他挨到门边,刚想从门缝里朝外头瞄一眼,眼风才扫到隔壁那扇紧闭的屋门,魂儿都像被勾掉了一小半,人己经贴回了冰凉的门板上,心突突地在腔子里造反,震得他脑门都发紧。
院子里静得掉根针都能听见,只有风钻过屋檐的缝隙,发出“呜呜”的抽泣,一声赶着一声,没个头。
从那以后,傻柱再瞅见娄晓娥,就跟灶坑里受惊的耗子见了猫,恨不得把脑袋首接塞进墙缝里。原先那点死皮赖脸的巴结劲儿,像是被昨晚那通折腾给连根拔了,半点不剩。
他那脸色……青中带白,白中透着虚,活像一块在案板上放馊了的肥膘,眼神也散,跟人说话,眼皮子都抬不起来,净盯着人家脚前的地皮。
娄晓娥的屋里,她正慢条斯理地用一把小巧的黄铜镊子,从一个描金的黑漆小盒里夹出几片干枯的叶子,放在一张干净的宣纸上,指尖轻轻一拈,叶片便平整了。

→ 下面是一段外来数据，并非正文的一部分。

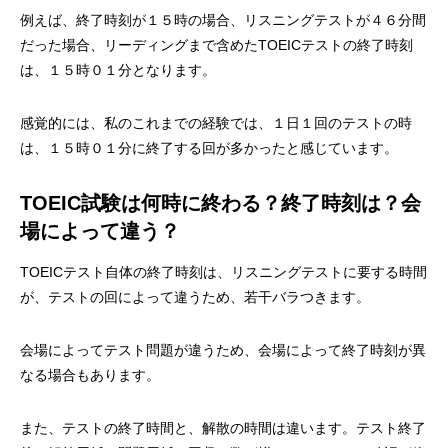
例えば、終了時刻が１５時の場合、リスニングテストが４６分間
だった場合、リーディングまで含めたTOEICテストの終了時刻
は、１５時０１分となります。
感覚的には、私のこれまでの経験では、１日１回のテストの時
は、１５時０１分に終了する回が多かったと感じています。
TOEIC試験は何時に終わる？終了時刻は？会
場によって違う？
TOEICテスト自体の終了時刻は、リスニングテストに要する時間
が、テストの回によって違うため、若干バラつきます。
会場によってテスト問題が違うため、会場によって終了時刻が異
なる場合もあります。
また、テストの終了時間と、解散の時間は違います。テスト終了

窗棂的影子斜斜地投在她的手上,显得那手指格外纤长,带着一种不容侵犯的冷意。
傻柱那副魂不守舍的德行,她不用看也知道。
呵……
她嘴角那抹极淡的弧度,像是平静湖面投入一颗小石子后漾开的、最细微的那一圈涟漪,旋即又恢复了古井无波。
傻柱啊傻柱,算你还有点眼力见儿。
再敢动歪心思……
她将那几片叶子用宣纸仔细包好,收回盒中,动作不带一丝烟火气。目光落在窗外那几根光秃秃的树杈上,清冷如霜。